• [SUPPLIED MATERIAL]
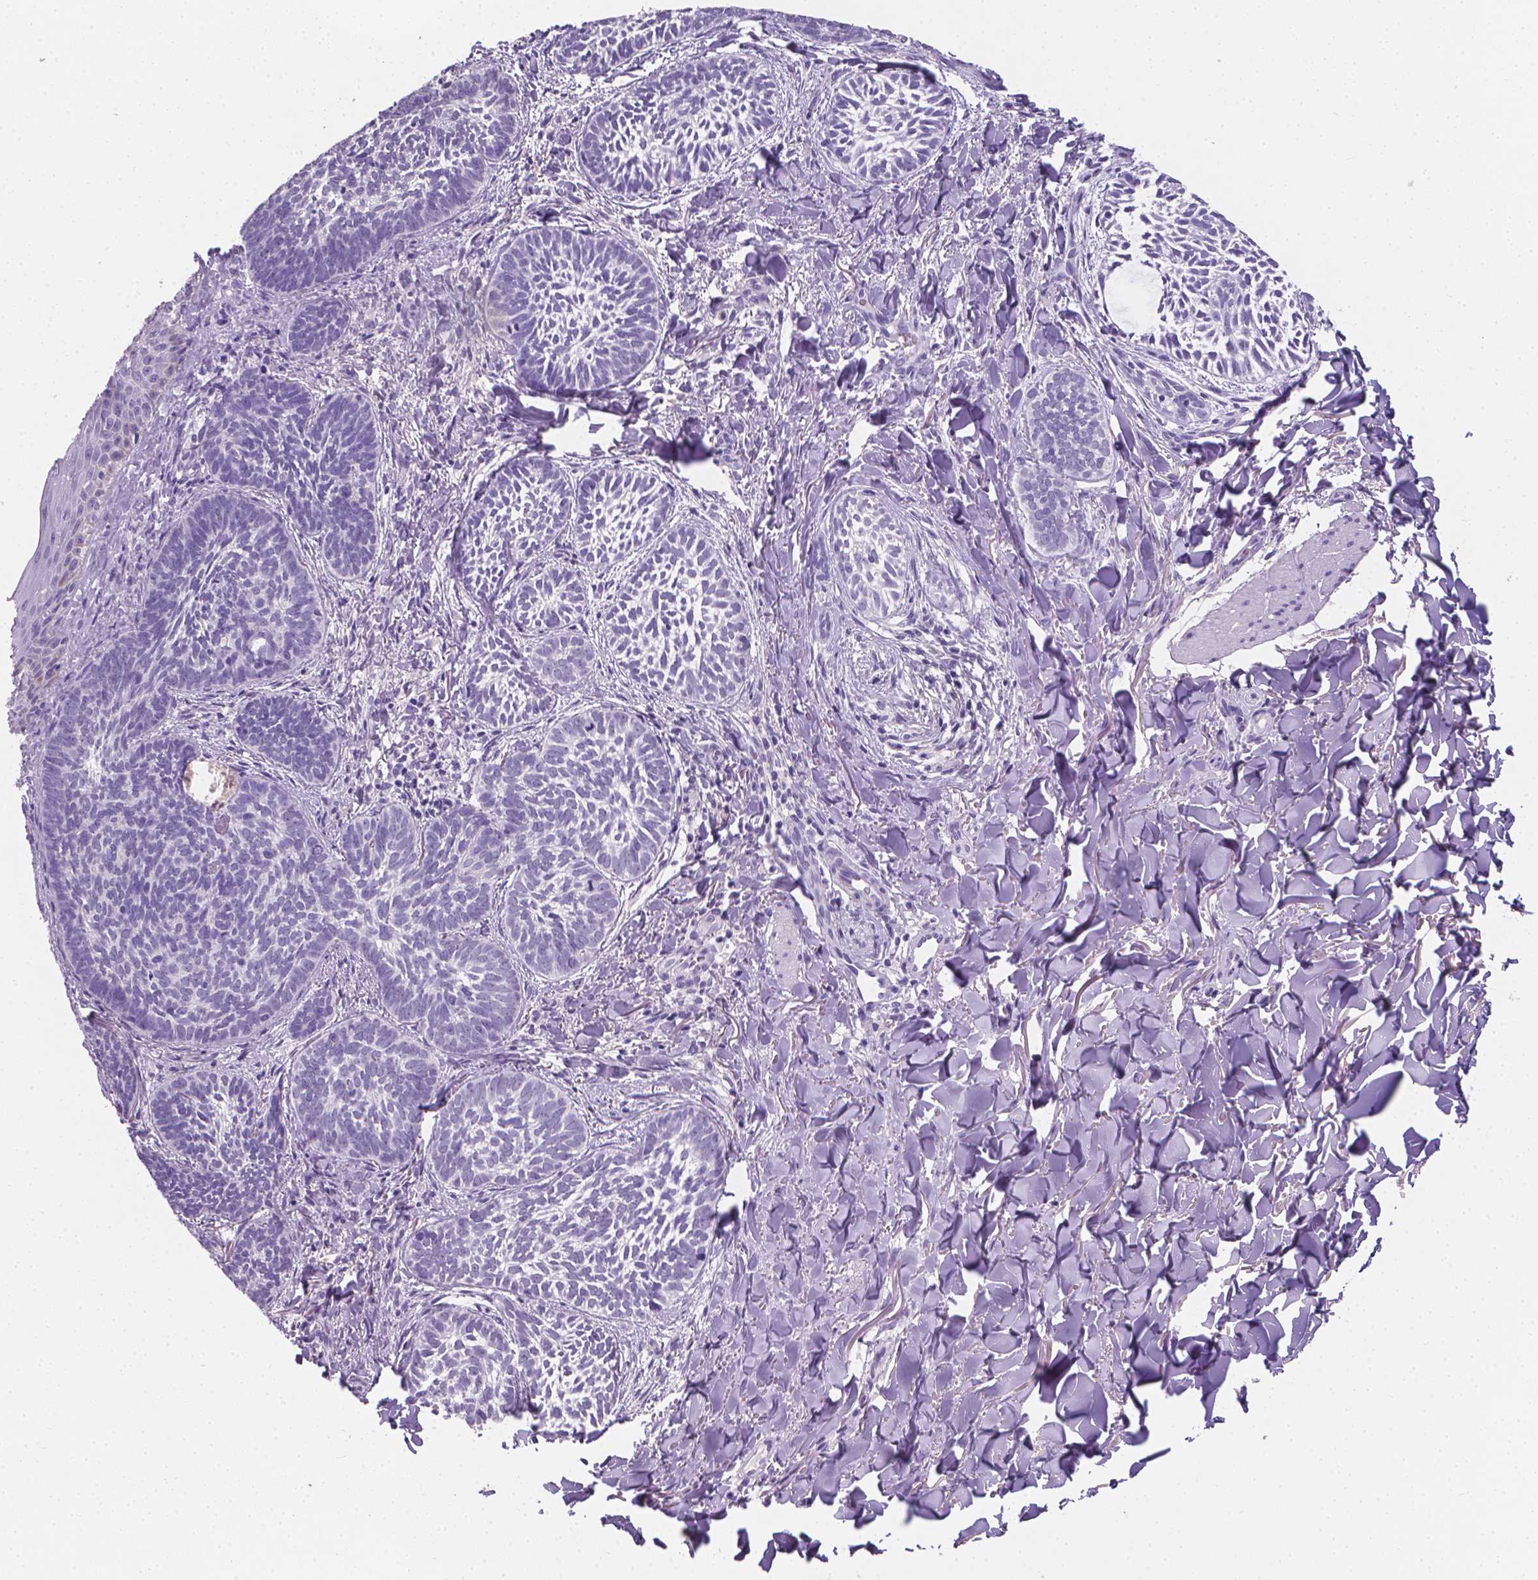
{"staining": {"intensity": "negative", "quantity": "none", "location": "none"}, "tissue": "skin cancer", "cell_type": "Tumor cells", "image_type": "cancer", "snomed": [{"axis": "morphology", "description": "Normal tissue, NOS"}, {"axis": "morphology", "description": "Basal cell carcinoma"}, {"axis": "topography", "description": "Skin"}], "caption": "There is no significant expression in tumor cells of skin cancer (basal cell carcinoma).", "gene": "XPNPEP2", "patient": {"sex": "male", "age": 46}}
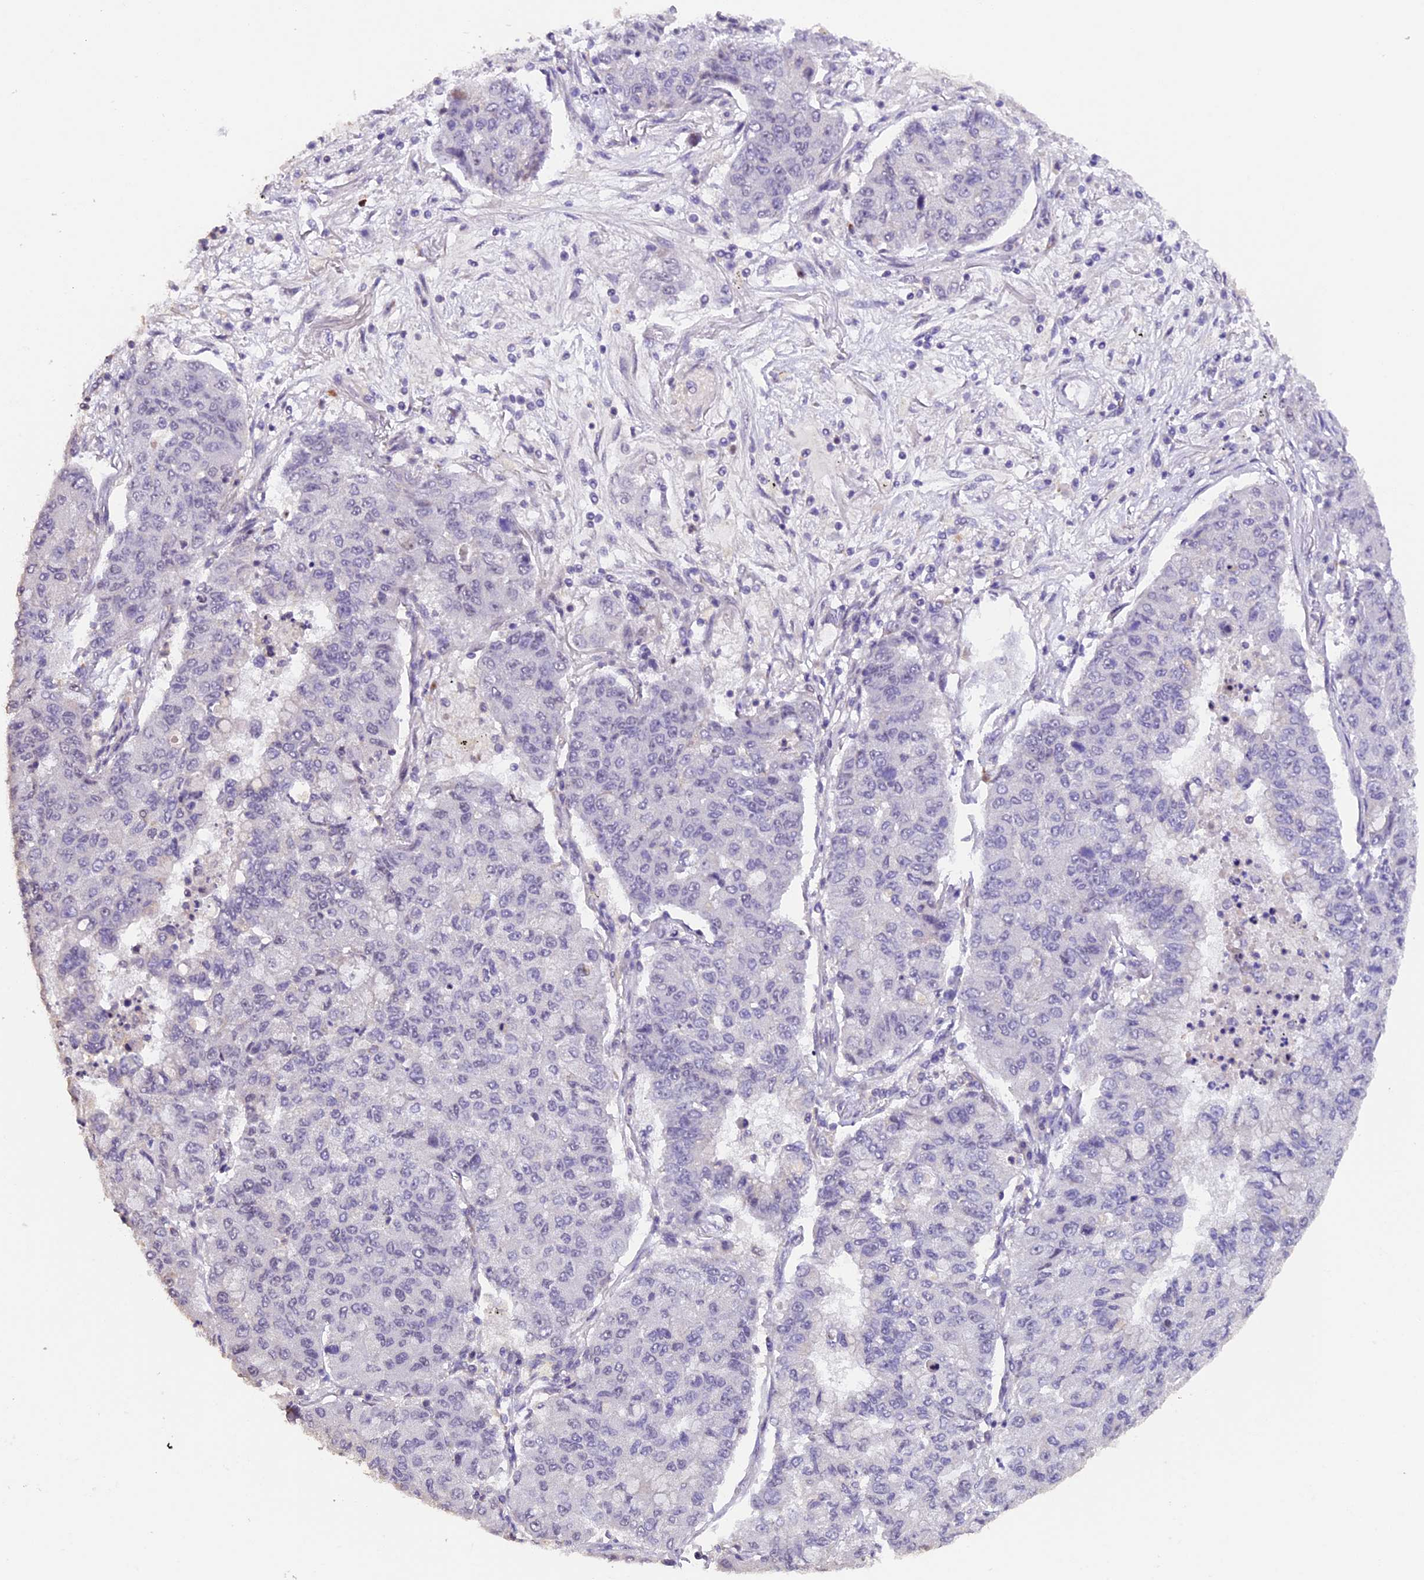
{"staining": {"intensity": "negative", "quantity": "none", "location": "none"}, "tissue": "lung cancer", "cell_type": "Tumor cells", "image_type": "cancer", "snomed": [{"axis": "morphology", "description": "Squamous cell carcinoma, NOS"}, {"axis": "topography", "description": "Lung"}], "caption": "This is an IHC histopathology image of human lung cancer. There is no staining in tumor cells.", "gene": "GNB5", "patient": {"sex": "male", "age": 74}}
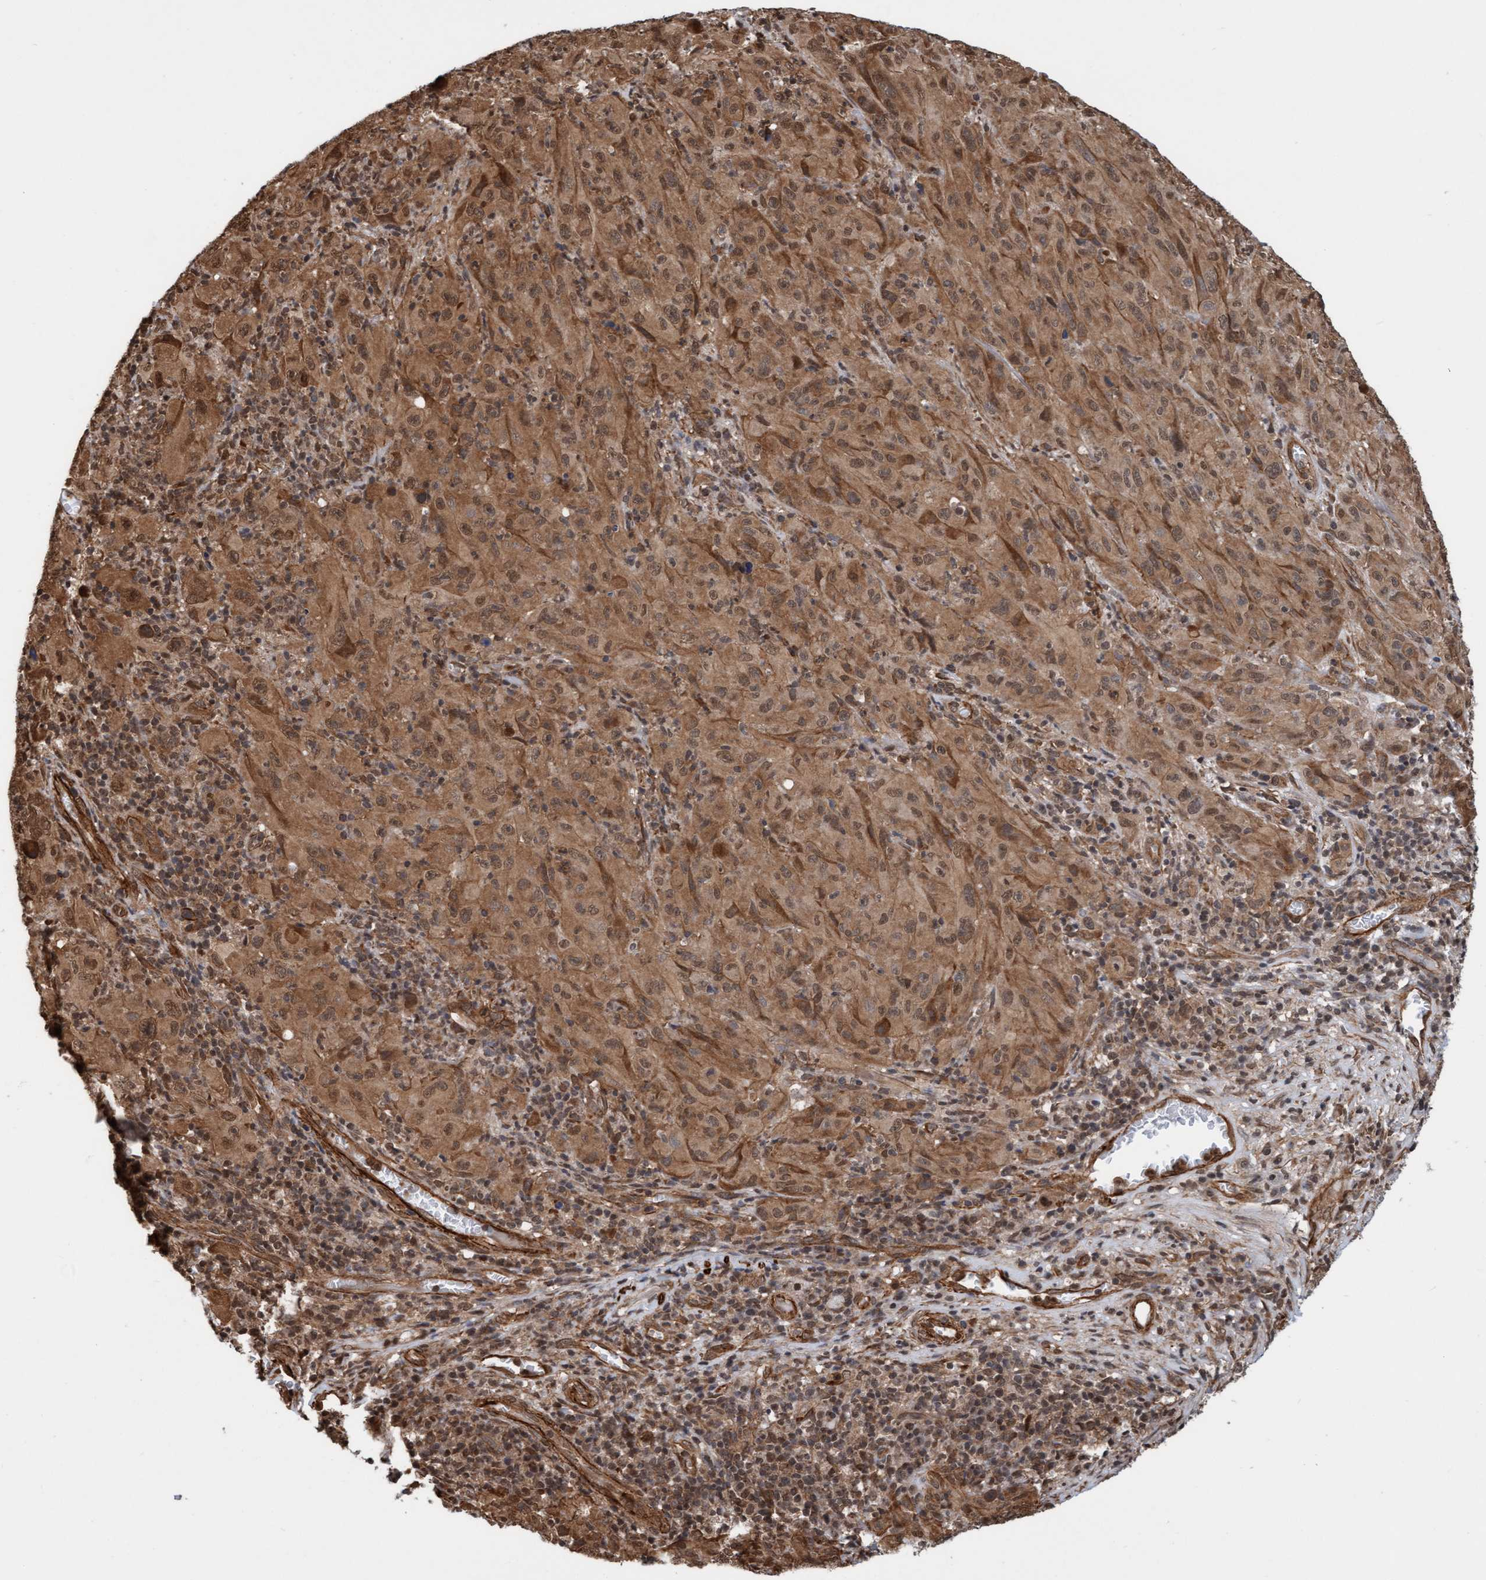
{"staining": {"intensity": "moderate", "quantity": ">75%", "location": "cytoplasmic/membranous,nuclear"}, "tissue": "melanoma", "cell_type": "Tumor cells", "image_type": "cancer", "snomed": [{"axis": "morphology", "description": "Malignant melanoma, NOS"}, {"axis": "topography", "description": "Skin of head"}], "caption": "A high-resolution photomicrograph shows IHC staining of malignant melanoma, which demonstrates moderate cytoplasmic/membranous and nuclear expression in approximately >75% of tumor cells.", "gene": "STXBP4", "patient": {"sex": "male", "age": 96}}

• [HOW TO COMPLETE THIS TASK] Pictures in the data above should not be copied; transcribe everything else exactly.

• [SOLUTION FOR THIS EXERCISE]
{"staining": {"intensity": "negative", "quantity": "none", "location": "none"}, "tissue": "skin cancer", "cell_type": "Tumor cells", "image_type": "cancer", "snomed": [{"axis": "morphology", "description": "Normal tissue, NOS"}, {"axis": "morphology", "description": "Basal cell carcinoma"}, {"axis": "topography", "description": "Skin"}], "caption": "There is no significant expression in tumor cells of skin cancer (basal cell carcinoma).", "gene": "XPNPEP2", "patient": {"sex": "male", "age": 46}}
{"staining": {"intensity": "negative", "quantity": "none", "location": "none"}, "tissue": "lung cancer", "cell_type": "Tumor cells", "image_type": "cancer", "snomed": [{"axis": "morphology", "description": "Squamous cell carcinoma, NOS"}, {"axis": "topography", "description": "Lung"}], "caption": "This is an IHC histopathology image of human lung cancer. There is no staining in tumor cells.", "gene": "GNB5", "patient": {"sex": "male", "age": 74}}
{"staining": {"intensity": "moderate", "quantity": ">75%", "location": "cytoplasmic/membranous,nuclear"}, "tissue": "melanoma", "cell_type": "Tumor cells", "image_type": "cancer", "snomed": [{"axis": "morphology", "description": "Malignant melanoma, NOS"}, {"axis": "topography", "description": "Skin of head"}], "caption": "A high-resolution photomicrograph shows IHC staining of malignant melanoma, which demonstrates moderate cytoplasmic/membranous and nuclear expression in approximately >75% of tumor cells.", "gene": "STXBP4", "patient": {"sex": "male", "age": 96}}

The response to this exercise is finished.